[RAW DATA — start]
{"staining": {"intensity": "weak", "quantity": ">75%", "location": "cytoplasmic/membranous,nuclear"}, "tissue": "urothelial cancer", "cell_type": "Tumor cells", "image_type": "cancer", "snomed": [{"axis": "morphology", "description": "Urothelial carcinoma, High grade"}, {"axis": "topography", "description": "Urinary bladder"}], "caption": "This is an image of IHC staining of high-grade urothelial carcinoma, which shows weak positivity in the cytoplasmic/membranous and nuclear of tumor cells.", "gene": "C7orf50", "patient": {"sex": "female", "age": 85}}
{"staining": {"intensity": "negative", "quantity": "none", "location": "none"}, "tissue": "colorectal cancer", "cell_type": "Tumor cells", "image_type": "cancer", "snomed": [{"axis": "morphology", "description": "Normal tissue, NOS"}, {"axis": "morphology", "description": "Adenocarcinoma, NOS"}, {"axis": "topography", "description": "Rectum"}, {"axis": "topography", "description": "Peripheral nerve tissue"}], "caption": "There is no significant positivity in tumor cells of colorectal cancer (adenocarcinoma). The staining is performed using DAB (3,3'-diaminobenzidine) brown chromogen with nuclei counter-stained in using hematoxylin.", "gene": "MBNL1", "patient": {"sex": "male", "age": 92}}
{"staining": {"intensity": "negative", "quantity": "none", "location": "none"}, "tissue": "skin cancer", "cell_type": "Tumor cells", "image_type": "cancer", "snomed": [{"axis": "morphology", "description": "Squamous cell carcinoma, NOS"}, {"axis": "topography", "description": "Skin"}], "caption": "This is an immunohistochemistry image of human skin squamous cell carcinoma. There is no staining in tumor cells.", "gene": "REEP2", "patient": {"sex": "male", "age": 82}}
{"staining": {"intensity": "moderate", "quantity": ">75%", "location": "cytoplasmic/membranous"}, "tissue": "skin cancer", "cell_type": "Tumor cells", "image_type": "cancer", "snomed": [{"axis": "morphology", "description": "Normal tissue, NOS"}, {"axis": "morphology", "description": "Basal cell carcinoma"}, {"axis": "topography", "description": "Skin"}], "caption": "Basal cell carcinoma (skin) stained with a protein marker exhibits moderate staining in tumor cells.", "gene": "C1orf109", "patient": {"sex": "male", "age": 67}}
[RAW DATA — finish]
The material above should be given again in full, exactly.

## TASK RESPONSE
{"staining": {"intensity": "weak", "quantity": ">75%", "location": "cytoplasmic/membranous,nuclear"}, "tissue": "urothelial cancer", "cell_type": "Tumor cells", "image_type": "cancer", "snomed": [{"axis": "morphology", "description": "Urothelial carcinoma, High grade"}, {"axis": "topography", "description": "Urinary bladder"}], "caption": "This is an image of IHC staining of high-grade urothelial carcinoma, which shows weak positivity in the cytoplasmic/membranous and nuclear of tumor cells.", "gene": "C7orf50", "patient": {"sex": "female", "age": 85}}
{"staining": {"intensity": "negative", "quantity": "none", "location": "none"}, "tissue": "colorectal cancer", "cell_type": "Tumor cells", "image_type": "cancer", "snomed": [{"axis": "morphology", "description": "Normal tissue, NOS"}, {"axis": "morphology", "description": "Adenocarcinoma, NOS"}, {"axis": "topography", "description": "Rectum"}, {"axis": "topography", "description": "Peripheral nerve tissue"}], "caption": "There is no significant positivity in tumor cells of colorectal cancer (adenocarcinoma). The staining is performed using DAB (3,3'-diaminobenzidine) brown chromogen with nuclei counter-stained in using hematoxylin.", "gene": "MBNL1", "patient": {"sex": "male", "age": 92}}
{"staining": {"intensity": "negative", "quantity": "none", "location": "none"}, "tissue": "skin cancer", "cell_type": "Tumor cells", "image_type": "cancer", "snomed": [{"axis": "morphology", "description": "Squamous cell carcinoma, NOS"}, {"axis": "topography", "description": "Skin"}], "caption": "This is an immunohistochemistry image of human skin squamous cell carcinoma. There is no staining in tumor cells.", "gene": "REEP2", "patient": {"sex": "male", "age": 82}}
{"staining": {"intensity": "moderate", "quantity": ">75%", "location": "cytoplasmic/membranous"}, "tissue": "skin cancer", "cell_type": "Tumor cells", "image_type": "cancer", "snomed": [{"axis": "morphology", "description": "Normal tissue, NOS"}, {"axis": "morphology", "description": "Basal cell carcinoma"}, {"axis": "topography", "description": "Skin"}], "caption": "Basal cell carcinoma (skin) stained with a protein marker exhibits moderate staining in tumor cells.", "gene": "C1orf109", "patient": {"sex": "male", "age": 67}}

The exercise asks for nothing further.